SECTION 450:65-3-4. Treatment planning  


Latest version.
  • (a)   Treatment planning is the ongoing process by which a clinician and the consumer identify and rank problems, establish agreed-upon goals, and decide on the treatment process and resources to be utilized.
    (b)   The treatment plan shall include, but not be limited to, the following information:
    (1)   Presenting problems;
    (2)   Strengths, needs, abilities, and preferences of the consumer;
    (3)   Goals for treatment with specific, measurable, attainable, realistic and time-limited objectives;
    (4)   Type and frequency of services to be provided;
    (5)   Primary person responsible for providing services;
    (6)   Description of consumer's involvement in, and response to, the treatment plan, and his or her signature and date; and
    (7)   Specific date for each planned treatment plan review and update.
    (c)   The treatment plan shall be based on the consumer's expectations of their recovery.
    (d)   Treatment plans shall be dated and signed by the primary service provider and the consumer. A list of the treatment team members who participate in providing services shall be included on the treatment plan.

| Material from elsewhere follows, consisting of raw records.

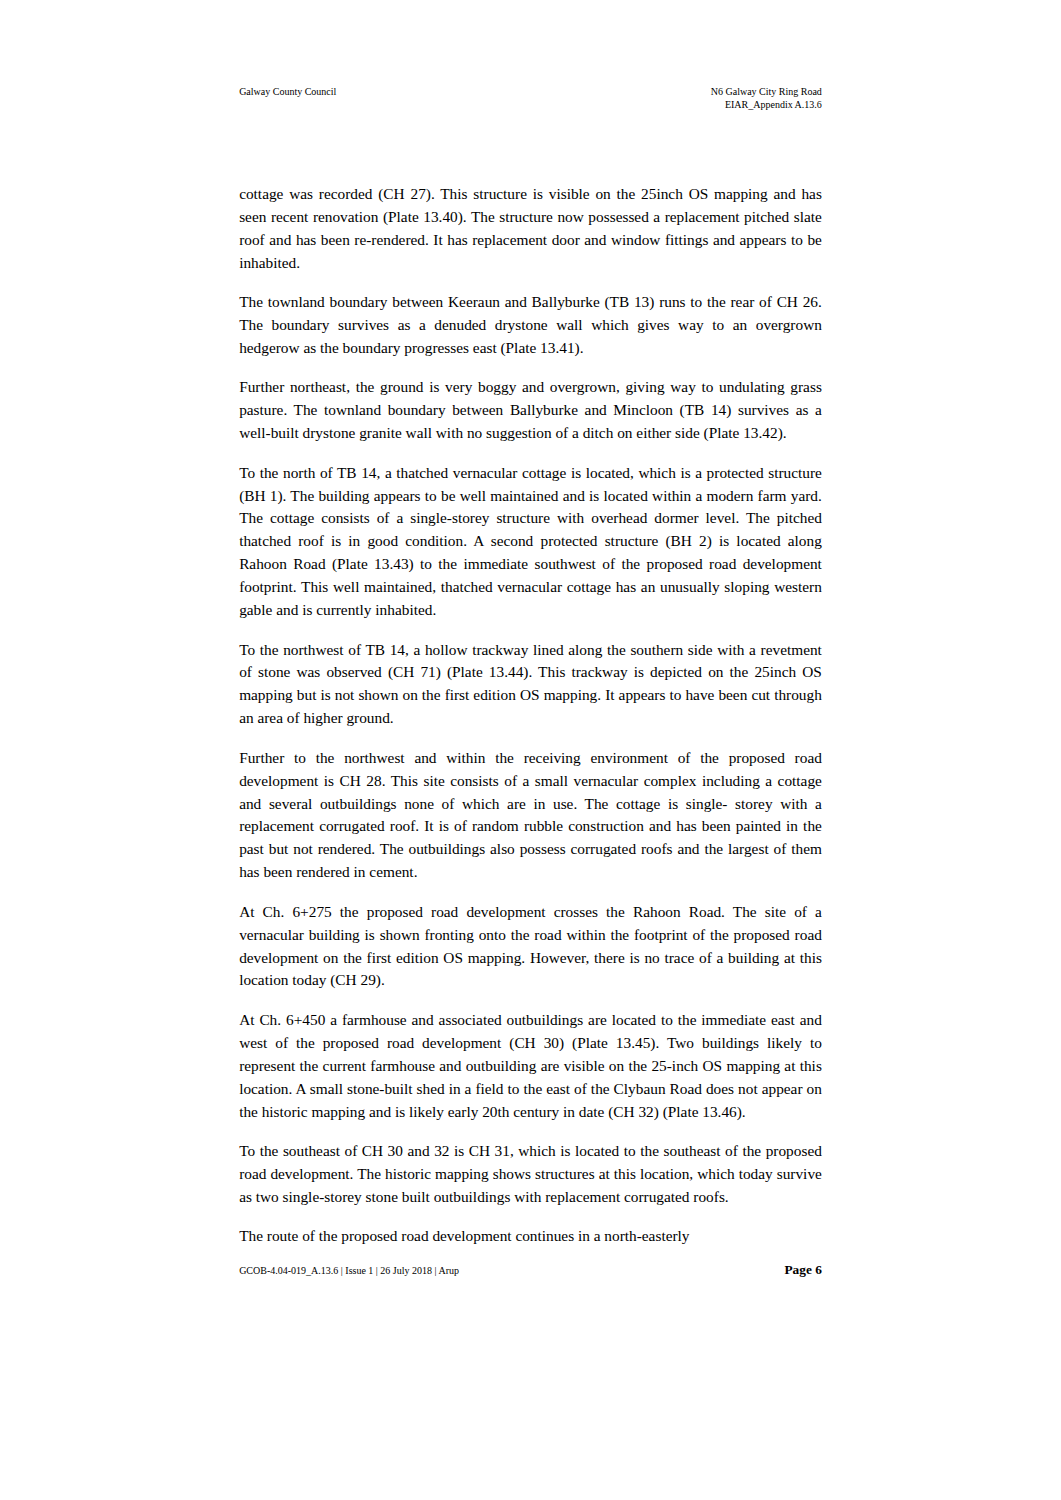Galway County Council
N6 Galway City Ring Road
EIAR_Appendix A.13.6
cottage was recorded (CH 27). This structure is visible on the 25inch OS mapping and has seen recent renovation (Plate 13.40). The structure now possessed a replacement pitched slate roof and has been re-rendered. It has replacement door and window fittings and appears to be inhabited.
The townland boundary between Keeraun and Ballyburke (TB 13) runs to the rear of CH 26. The boundary survives as a denuded drystone wall which gives way to an overgrown hedgerow as the boundary progresses east (Plate 13.41).
Further northeast, the ground is very boggy and overgrown, giving way to undulating grass pasture. The townland boundary between Ballyburke and Mincloon (TB 14) survives as a well-built drystone granite wall with no suggestion of a ditch on either side (Plate 13.42).
To the north of TB 14, a thatched vernacular cottage is located, which is a protected structure (BH 1). The building appears to be well maintained and is located within a modern farm yard. The cottage consists of a single-storey structure with overhead dormer level. The pitched thatched roof is in good condition. A second protected structure (BH 2) is located along Rahoon Road (Plate 13.43) to the immediate southwest of the proposed road development footprint. This well maintained, thatched vernacular cottage has an unusually sloping western gable and is currently inhabited.
To the northwest of TB 14, a hollow trackway lined along the southern side with a revetment of stone was observed (CH 71) (Plate 13.44). This trackway is depicted on the 25inch OS mapping but is not shown on the first edition OS mapping. It appears to have been cut through an area of higher ground.
Further to the northwest and within the receiving environment of the proposed road development is CH 28. This site consists of a small vernacular complex including a cottage and several outbuildings none of which are in use. The cottage is single- storey with a replacement corrugated roof. It is of random rubble construction and has been painted in the past but not rendered. The outbuildings also possess corrugated roofs and the largest of them has been rendered in cement.
At Ch. 6+275 the proposed road development crosses the Rahoon Road. The site of a vernacular building is shown fronting onto the road within the footprint of the proposed road development on the first edition OS mapping. However, there is no trace of a building at this location today (CH 29).
At Ch. 6+450 a farmhouse and associated outbuildings are located to the immediate east and west of the proposed road development (CH 30) (Plate 13.45). Two buildings likely to represent the current farmhouse and outbuilding are visible on the 25-inch OS mapping at this location. A small stone-built shed in a field to the east of the Clybaun Road does not appear on the historic mapping and is likely early 20th century in date (CH 32) (Plate 13.46).
To the southeast of CH 30 and 32 is CH 31, which is located to the southeast of the proposed road development. The historic mapping shows structures at this location, which today survive as two single-storey stone built outbuildings with replacement corrugated roofs.
The route of the proposed road development continues in a north-easterly
GCOB-4.04-019_A.13.6 | Issue 1 | 26 July 2018 | Arup
Page 6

    (e)   Treatment plans shall be completed by the fifth (5th) session from the date and time of admission.
    (f)   The treatment plan shall be reviewed and updated according to the time frame required by the treatment plan and for any of the following situations:
    (1)   Change in primary counselor assignment; or
    (2)   Change in frequency and types of services provided.
    (g)   Compliance with 450:65-3-4 may be determined by a review of the following:
    (1)   Policy and procedures;
    (2)   Consumer records; and
    (3)   Interviews with staff and consumers; and
    (4)   Other facility documentation.